EXTRAIT du roman de Malène DAQUIN "Le Monde Interdit"

 

Sur la mer écumante au milieu des rochers se dressent les grandes falaises, comme autant de déchirements que les eaux ont forgés monceaux de pierres déchiquetées, rongées par le sel et le temps et qui semblent sombrer dans un abîme. La côte accidentée se profile au loin. À travers la brume épaisse, ces masses rocheuses gigantesques, déformées, se dessinent en ombres sur les eaux,  rassurantes, signe que la terre est proche. Faisant face à la terre, l’immensité où se perd le regard des marins, attiré vers le large à l’aspect inquiétant, vers ces formes mouvantes qui s’enflent et se déchirent, gueules béantes où s’engouffrent les bateaux, recrachés sans cesse et disparaissant à nouveau dans les flots.  Et si les eaux en furie se déchaînent, le ciel lui-même, ressemble à un vaste océan exultant ses salves de liquide infâme sur le dos des vagues. Dans ce brouillard domine une couleur d’acier. Les derniers bateaux tentent laborieusement de regagner le port au travers de cette musique assourdissante où le tonnerre frappe la mesure de sa voix tonitruante. Le vent siffle et souffle sur la mer, soulève des vagues de poussière et de sable sur la plage.

Le chalutier de Léo regagne le port. Les hommes en descendent, se hâtent de rentrer après avoir débarqué les caisses de poissons.

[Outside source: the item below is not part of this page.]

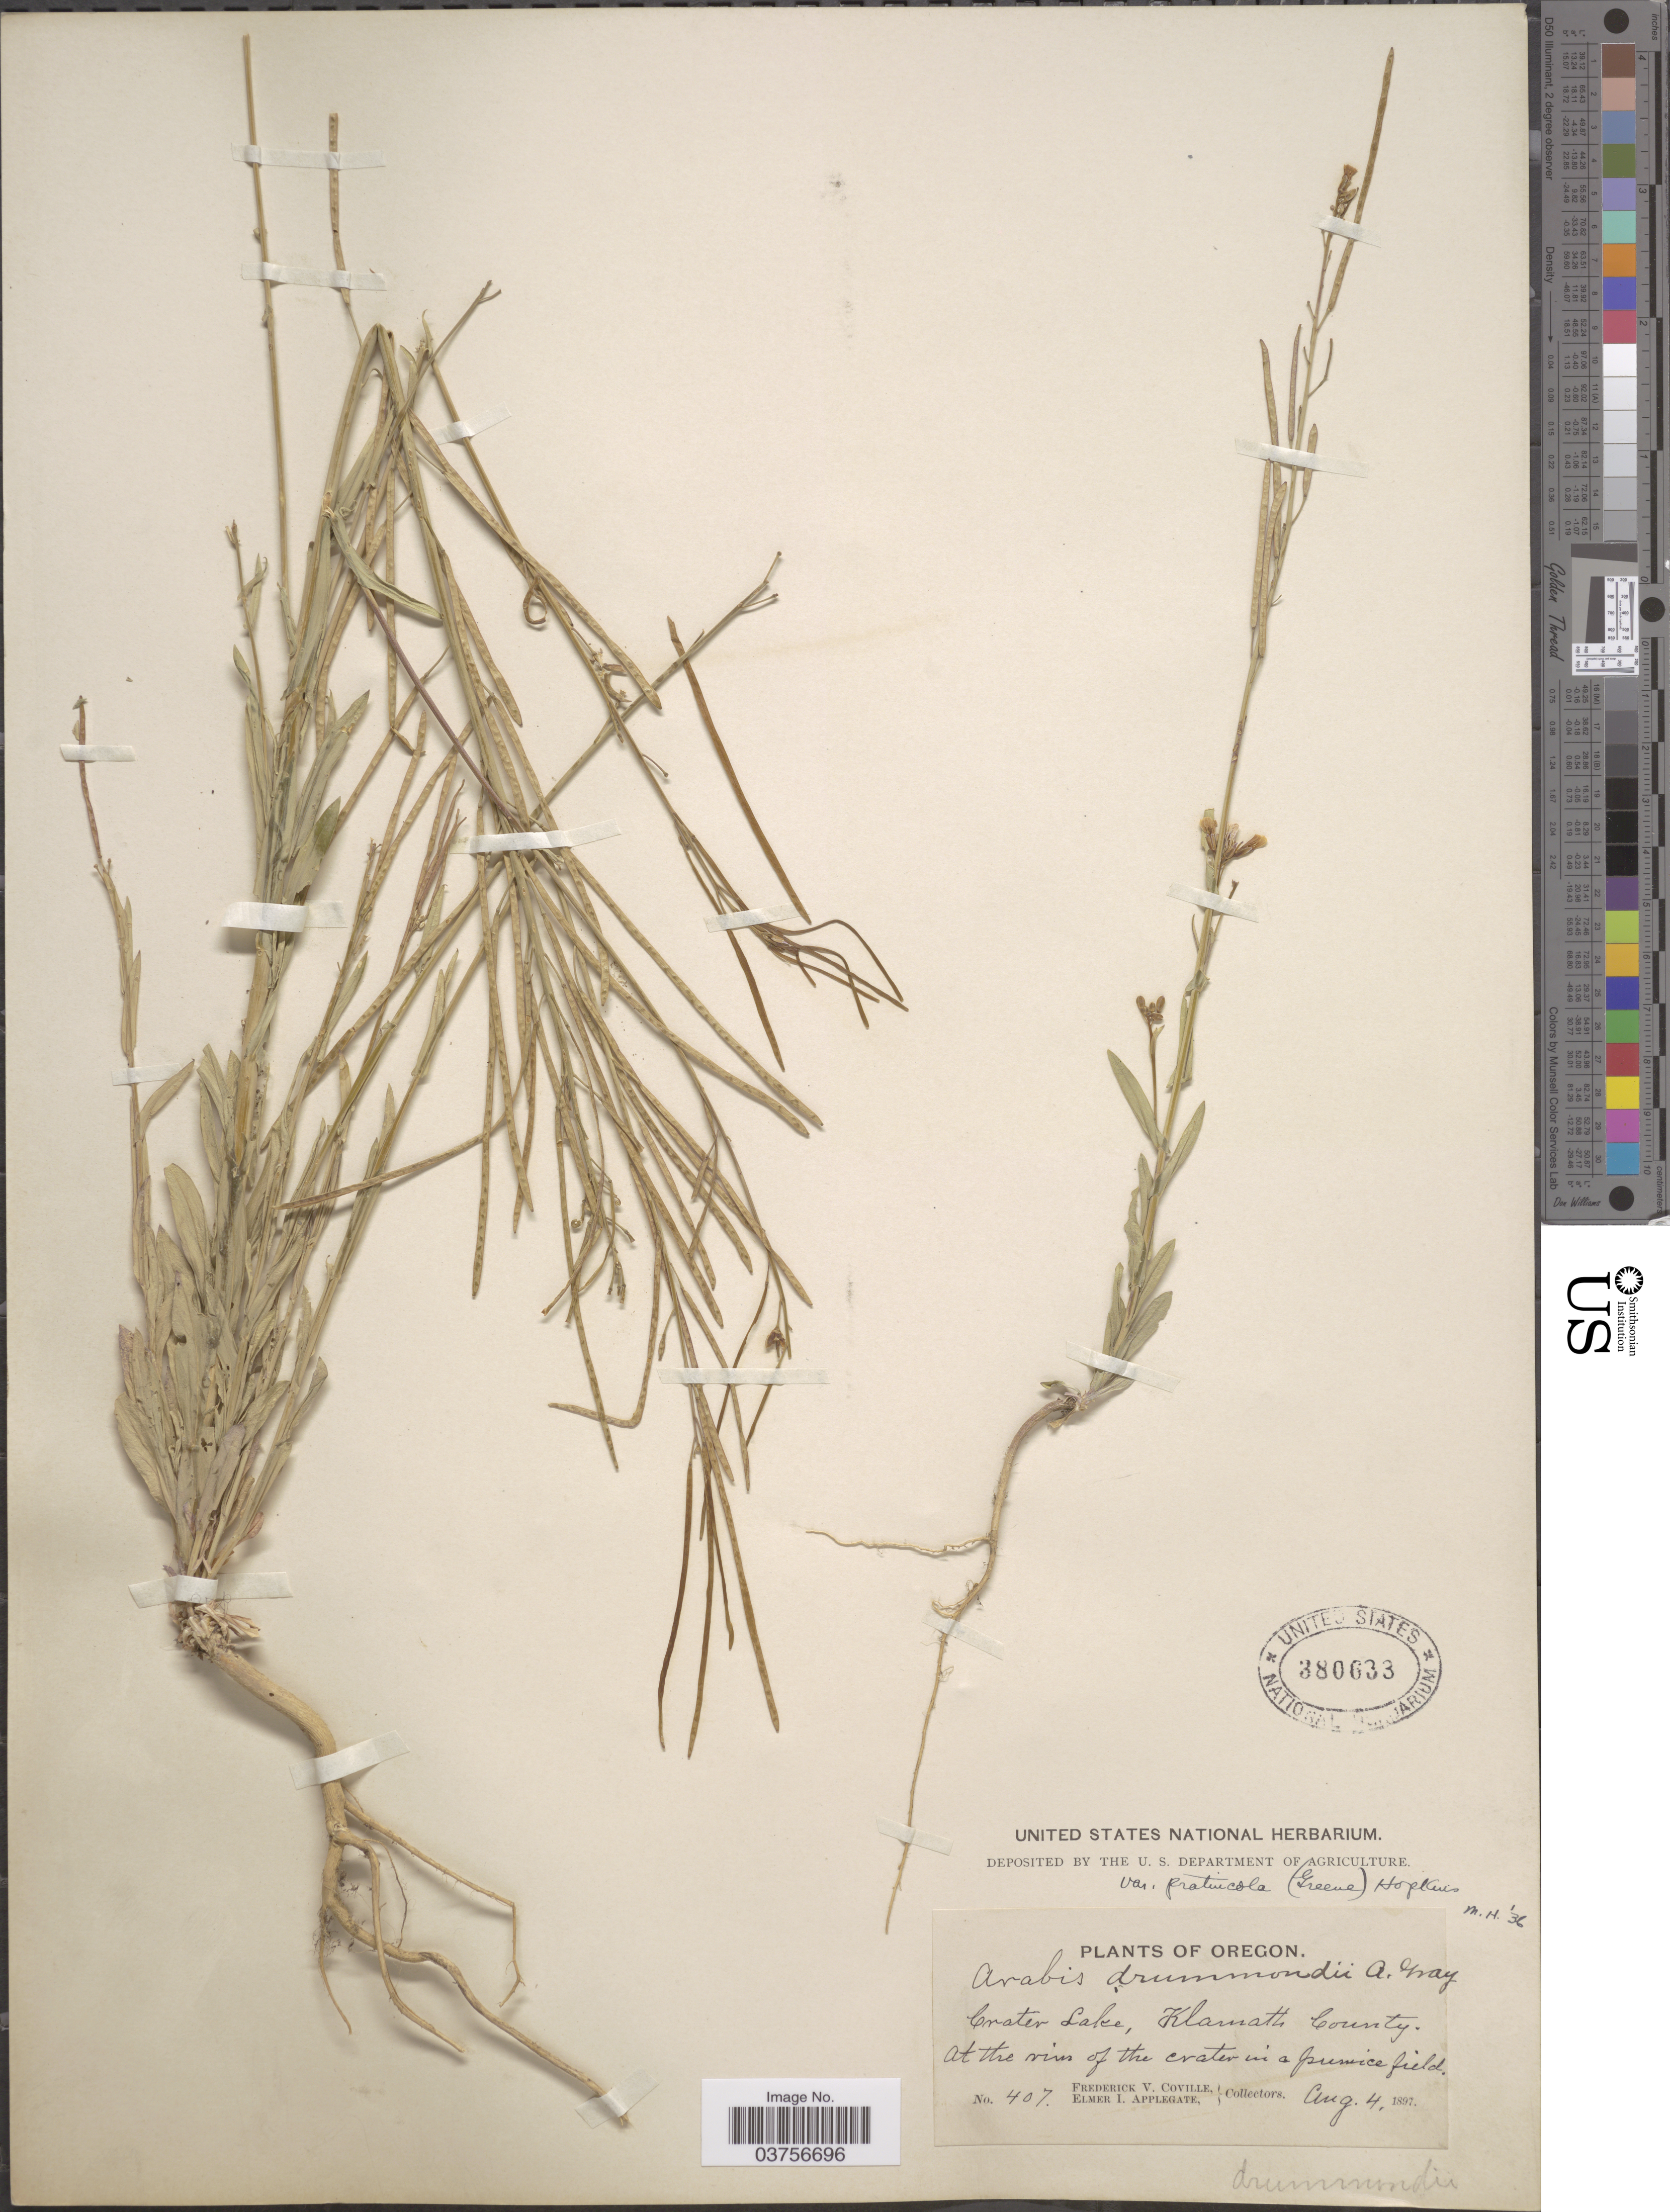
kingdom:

Léo reste un moment sur le quai, seul dans le mauvais temps, puis s’apprête à longer la plage. Au lieu de se presser comme le ferait n’importe qui, il semble heureux de la tempête et reste là immobile devant la mer, son corps offert à l’infini. Son visage encore jeune porte les marques de l’enfance, un air d’innocence. Le jeune homme se met peu à peu à danser sous la pluie en se laissant lascivement tremper jusqu’aux os. Son visage inondé resplendit d’une beauté sauvage et surnaturelle. Son corps sculptural et fort se découpe dans les reflets du soleil qui se faufilent au travers des nuages. Les vêtements mouillés collent à sa peau,  laissant apparaître un corps puissant,  modelé comme une statue grecque aux muscles saillants et beaux. Aussi grand qu’un colosse, éclatant de force et de vigueur, il bondit sur le sable, ses cheveux noirs, bouclés, collés à son visage, le regard heureux, épanoui, d’une fraîcheur d’ange. Il court sur la plage, prend plaisir à forcer le vent qui le retient dans son élan. Ses grands yeux noirs jettent des éclairs autour de lui comme un feu lumineux qui se répand.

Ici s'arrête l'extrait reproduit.